**TASK PROMPT:**
Reproduce the listing below verbatim, line by line, without altering anything.
========================================
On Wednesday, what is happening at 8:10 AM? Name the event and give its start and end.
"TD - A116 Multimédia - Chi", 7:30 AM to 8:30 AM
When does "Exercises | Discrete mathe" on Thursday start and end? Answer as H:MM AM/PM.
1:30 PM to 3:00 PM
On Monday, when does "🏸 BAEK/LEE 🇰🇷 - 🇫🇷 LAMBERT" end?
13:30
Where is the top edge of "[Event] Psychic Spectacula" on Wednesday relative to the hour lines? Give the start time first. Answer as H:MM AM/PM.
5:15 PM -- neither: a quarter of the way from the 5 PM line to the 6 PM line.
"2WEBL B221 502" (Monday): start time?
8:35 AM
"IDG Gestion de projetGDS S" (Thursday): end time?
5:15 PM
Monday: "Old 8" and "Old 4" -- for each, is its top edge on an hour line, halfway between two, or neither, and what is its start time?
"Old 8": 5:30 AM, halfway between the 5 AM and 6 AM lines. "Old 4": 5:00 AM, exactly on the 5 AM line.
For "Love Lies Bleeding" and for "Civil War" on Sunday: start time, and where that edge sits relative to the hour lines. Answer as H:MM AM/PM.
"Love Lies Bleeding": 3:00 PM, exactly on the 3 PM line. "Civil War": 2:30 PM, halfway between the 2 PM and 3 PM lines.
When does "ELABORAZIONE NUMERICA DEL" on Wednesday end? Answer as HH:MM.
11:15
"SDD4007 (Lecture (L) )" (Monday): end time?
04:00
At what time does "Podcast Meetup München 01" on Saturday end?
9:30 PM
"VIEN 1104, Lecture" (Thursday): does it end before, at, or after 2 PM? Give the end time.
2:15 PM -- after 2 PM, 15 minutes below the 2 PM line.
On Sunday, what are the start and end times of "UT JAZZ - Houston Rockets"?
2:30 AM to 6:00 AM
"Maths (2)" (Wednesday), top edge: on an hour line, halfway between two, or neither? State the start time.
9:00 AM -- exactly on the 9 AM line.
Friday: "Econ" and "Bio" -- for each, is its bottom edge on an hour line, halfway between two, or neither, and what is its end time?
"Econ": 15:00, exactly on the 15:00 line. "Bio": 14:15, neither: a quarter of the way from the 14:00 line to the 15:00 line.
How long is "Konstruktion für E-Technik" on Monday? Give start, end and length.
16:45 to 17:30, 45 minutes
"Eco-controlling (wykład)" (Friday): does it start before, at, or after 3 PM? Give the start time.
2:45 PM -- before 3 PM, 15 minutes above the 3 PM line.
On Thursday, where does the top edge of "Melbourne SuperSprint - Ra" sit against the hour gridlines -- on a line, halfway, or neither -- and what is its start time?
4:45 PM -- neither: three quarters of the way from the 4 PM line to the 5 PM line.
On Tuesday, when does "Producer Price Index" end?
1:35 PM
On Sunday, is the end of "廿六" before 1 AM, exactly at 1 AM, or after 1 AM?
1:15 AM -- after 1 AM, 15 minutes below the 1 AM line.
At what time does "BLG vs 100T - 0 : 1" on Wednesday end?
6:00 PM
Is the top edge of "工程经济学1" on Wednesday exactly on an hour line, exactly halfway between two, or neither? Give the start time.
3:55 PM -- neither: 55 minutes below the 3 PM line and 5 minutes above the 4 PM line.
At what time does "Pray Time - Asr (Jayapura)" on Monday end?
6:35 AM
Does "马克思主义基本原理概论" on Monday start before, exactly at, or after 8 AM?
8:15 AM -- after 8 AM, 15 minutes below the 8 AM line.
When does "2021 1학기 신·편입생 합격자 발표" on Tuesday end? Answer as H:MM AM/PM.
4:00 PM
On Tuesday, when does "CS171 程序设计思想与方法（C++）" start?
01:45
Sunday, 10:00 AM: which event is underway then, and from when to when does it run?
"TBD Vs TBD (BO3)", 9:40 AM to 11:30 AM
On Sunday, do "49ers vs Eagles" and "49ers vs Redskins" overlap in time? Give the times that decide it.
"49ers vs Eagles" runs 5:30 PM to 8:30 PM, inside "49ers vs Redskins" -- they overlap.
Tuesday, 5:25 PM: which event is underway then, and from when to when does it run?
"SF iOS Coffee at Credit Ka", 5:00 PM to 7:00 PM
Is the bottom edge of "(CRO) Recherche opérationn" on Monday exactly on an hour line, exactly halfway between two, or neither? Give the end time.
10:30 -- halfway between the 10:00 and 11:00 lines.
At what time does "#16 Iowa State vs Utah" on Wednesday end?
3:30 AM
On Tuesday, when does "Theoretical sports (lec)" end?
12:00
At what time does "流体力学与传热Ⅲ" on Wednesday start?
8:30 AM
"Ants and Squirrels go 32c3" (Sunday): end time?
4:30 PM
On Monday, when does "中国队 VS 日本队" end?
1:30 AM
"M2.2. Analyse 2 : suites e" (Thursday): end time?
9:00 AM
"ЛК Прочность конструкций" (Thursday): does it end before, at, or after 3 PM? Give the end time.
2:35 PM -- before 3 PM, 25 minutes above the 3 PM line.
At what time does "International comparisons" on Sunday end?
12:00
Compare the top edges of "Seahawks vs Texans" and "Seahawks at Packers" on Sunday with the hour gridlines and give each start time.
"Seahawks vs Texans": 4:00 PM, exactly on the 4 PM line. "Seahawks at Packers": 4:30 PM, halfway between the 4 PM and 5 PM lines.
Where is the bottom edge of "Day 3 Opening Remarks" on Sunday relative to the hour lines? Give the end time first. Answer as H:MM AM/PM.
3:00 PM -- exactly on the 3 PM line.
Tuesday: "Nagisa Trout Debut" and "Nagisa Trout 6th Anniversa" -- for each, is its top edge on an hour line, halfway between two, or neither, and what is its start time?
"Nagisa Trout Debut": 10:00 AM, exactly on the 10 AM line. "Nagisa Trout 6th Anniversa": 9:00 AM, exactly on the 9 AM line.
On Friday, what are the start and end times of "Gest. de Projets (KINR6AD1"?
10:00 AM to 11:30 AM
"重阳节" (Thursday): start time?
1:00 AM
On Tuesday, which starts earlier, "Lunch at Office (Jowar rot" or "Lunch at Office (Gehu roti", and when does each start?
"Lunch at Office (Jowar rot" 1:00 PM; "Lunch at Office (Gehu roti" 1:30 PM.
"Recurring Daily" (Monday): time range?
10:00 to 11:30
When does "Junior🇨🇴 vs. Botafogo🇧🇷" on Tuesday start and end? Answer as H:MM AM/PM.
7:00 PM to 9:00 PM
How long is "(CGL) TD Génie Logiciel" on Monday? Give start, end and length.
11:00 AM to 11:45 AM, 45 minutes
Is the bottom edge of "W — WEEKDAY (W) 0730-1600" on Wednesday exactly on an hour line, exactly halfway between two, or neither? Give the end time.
========================================
**WORKED SOLUTION:**
On Wednesday, what is happening at 8:10 AM? Name the event and give its start and end.
"TD - A116 Multimédia - Chi", 7:30 AM to 8:30 AM
When does "Exercises | Discrete mathe" on Thursday start and end? Answer as H:MM AM/PM.
1:30 PM to 3:00 PM
On Monday, when does "🏸 BAEK/LEE 🇰🇷 - 🇫🇷 LAMBERT" end?
13:30
Where is the top edge of "[Event] Psychic Spectacula" on Wednesday relative to the hour lines? Give the start time first. Answer as H:MM AM/PM.
5:15 PM -- neither: a quarter of the way from the 5 PM line to the 6 PM line.
"2WEBL B221 502" (Monday): start time?
8:35 AM
"IDG Gestion de projetGDS S" (Thursday): end time?
5:15 PM
Monday: "Old 8" and "Old 4" -- for each, is its top edge on an hour line, halfway between two, or neither, and what is its start time?
"Old 8": 5:30 AM, halfway between the 5 AM and 6 AM lines. "Old 4": 5:00 AM, exactly on the 5 AM line.
For "Love Lies Bleeding" and for "Civil War" on Sunday: start time, and where that edge sits relative to the hour lines. Answer as H:MM AM/PM.
"Love Lies Bleeding": 3:00 PM, exactly on the 3 PM line. "Civil War": 2:30 PM, halfway between the 2 PM and 3 PM lines.
When does "ELABORAZIONE NUMERICA DEL" on Wednesday end? Answer as HH:MM.
11:15
"SDD4007 (Lecture (L) )" (Monday): end time?
04:00
At what time does "Podcast Meetup München 01" on Saturday end?
9:30 PM
"VIEN 1104, Lecture" (Thursday): does it end before, at, or after 2 PM? Give the end time.
2:15 PM -- after 2 PM, 15 minutes below the 2 PM line.
On Sunday, what are the start and end times of "UT JAZZ - Houston Rockets"?
2:30 AM to 6:00 AM
"Maths (2)" (Wednesday), top edge: on an hour line, halfway between two, or neither? State the start time.
9:00 AM -- exactly on the 9 AM line.
Friday: "Econ" and "Bio" -- for each, is its bottom edge on an hour line, halfway between two, or neither, and what is its end time?
"Econ": 15:00, exactly on the 15:00 line. "Bio": 14:15, neither: a quarter of the way from the 14:00 line to the 15:00 line.
How long is "Konstruktion für E-Technik" on Monday? Give start, end and length.
16:45 to 17:30, 45 minutes
"Eco-controlling (wykład)" (Friday): does it start before, at, or after 3 PM? Give the start time.
2:45 PM -- before 3 PM, 15 minutes above the 3 PM line.
On Thursday, where does the top edge of "Melbourne SuperSprint - Ra" sit against the hour gridlines -- on a line, halfway, or neither -- and what is its start time?
4:45 PM -- neither: three quarters of the way from the 4 PM line to the 5 PM line.
On Tuesday, when does "Producer Price Index" end?
1:35 PM
On Sunday, is the end of "廿六" before 1 AM, exactly at 1 AM, or after 1 AM?
1:15 AM -- after 1 AM, 15 minutes below the 1 AM line.
At what time does "BLG vs 100T - 0 : 1" on Wednesday end?
6:00 PM
Is the top edge of "工程经济学1" on Wednesday exactly on an hour line, exactly halfway between two, or neither? Give the start time.
3:55 PM -- neither: 55 minutes below the 3 PM line and 5 minutes above the 4 PM line.
At what time does "Pray Time - Asr (Jayapura)" on Monday end?
6:35 AM
Does "马克思主义基本原理概论" on Monday start before, exactly at, or after 8 AM?
8:15 AM -- after 8 AM, 15 minutes below the 8 AM line.
When does "2021 1학기 신·편입생 합격자 발표" on Tuesday end? Answer as H:MM AM/PM.
4:00 PM
On Tuesday, when does "CS171 程序设计思想与方法（C++）" start?
01:45
Sunday, 10:00 AM: which event is underway then, and from when to when does it run?
"TBD Vs TBD (BO3)", 9:40 AM to 11:30 AM
On Sunday, do "49ers vs Eagles" and "49ers vs Redskins" overlap in time? Give the times that decide it.
"49ers vs Eagles" runs 5:30 PM to 8:30 PM, inside "49ers vs Redskins" -- they overlap.
Tuesday, 5:25 PM: which event is underway then, and from when to when does it run?
"SF iOS Coffee at Credit Ka", 5:00 PM to 7:00 PM
Is the bottom edge of "(CRO) Recherche opérationn" on Monday exactly on an hour line, exactly halfway between two, or neither? Give the end time.
10:30 -- halfway between the 10:00 and 11:00 lines.
At what time does "#16 Iowa State vs Utah" on Wednesday end?
3:30 AM
On Tuesday, when does "Theoretical sports (lec)" end?
12:00
At what time does "流体力学与传热Ⅲ" on Wednesday start?
8:30 AM
"Ants and Squirrels go 32c3" (Sunday): end time?
4:30 PM
On Monday, when does "中国队 VS 日本队" end?
1:30 AM
"M2.2. Analyse 2 : suites e" (Thursday): end time?
9:00 AM
"ЛК Прочность конструкций" (Thursday): does it end before, at, or after 3 PM? Give the end time.
2:35 PM -- before 3 PM, 25 minutes above the 3 PM line.
At what time does "International comparisons" on Sunday end?
12:00
Compare the top edges of "Seahawks vs Texans" and "Seahawks at Packers" on Sunday with the hour gridlines and give each start time.
"Seahawks vs Texans": 4:00 PM, exactly on the 4 PM line. "Seahawks at Packers": 4:30 PM, halfway between the 4 PM and 5 PM lines.
Where is the bottom edge of "Day 3 Opening Remarks" on Sunday relative to the hour lines? Give the end time first. Answer as H:MM AM/PM.
3:00 PM -- exactly on the 3 PM line.
Tuesday: "Nagisa Trout Debut" and "Nagisa Trout 6th Anniversa" -- for each, is its top edge on an hour line, halfway between two, or neither, and what is its start time?
"Nagisa Trout Debut": 10:00 AM, exactly on the 10 AM line. "Nagisa Trout 6th Anniversa": 9:00 AM, exactly on the 9 AM line.
On Friday, what are the start and end times of "Gest. de Projets (KINR6AD1"?
10:00 AM to 11:30 AM
"重阳节" (Thursday): start time?
1:00 AM
On Tuesday, which starts earlier, "Lunch at Office (Jowar rot" or "Lunch at Office (Gehu roti", and when does each start?
"Lunch at Office (Jowar rot" 1:00 PM; "Lunch at Office (Gehu roti" 1:30 PM.
"Recurring Daily" (Monday): time range?
10:00 to 11:30
When does "Junior🇨🇴 vs. Botafogo🇧🇷" on Tuesday start and end? Answer as H:MM AM/PM.
7:00 PM to 9:00 PM
How long is "(CGL) TD Génie Logiciel" on Monday? Give start, end and length.
11:00 AM to 11:45 AM, 45 minutes
Is the bottom edge of "W — WEEKDAY (W) 0730-1600" on Wednesday exactly on an hour line, exactly halfway between two, or neither? Give the end time.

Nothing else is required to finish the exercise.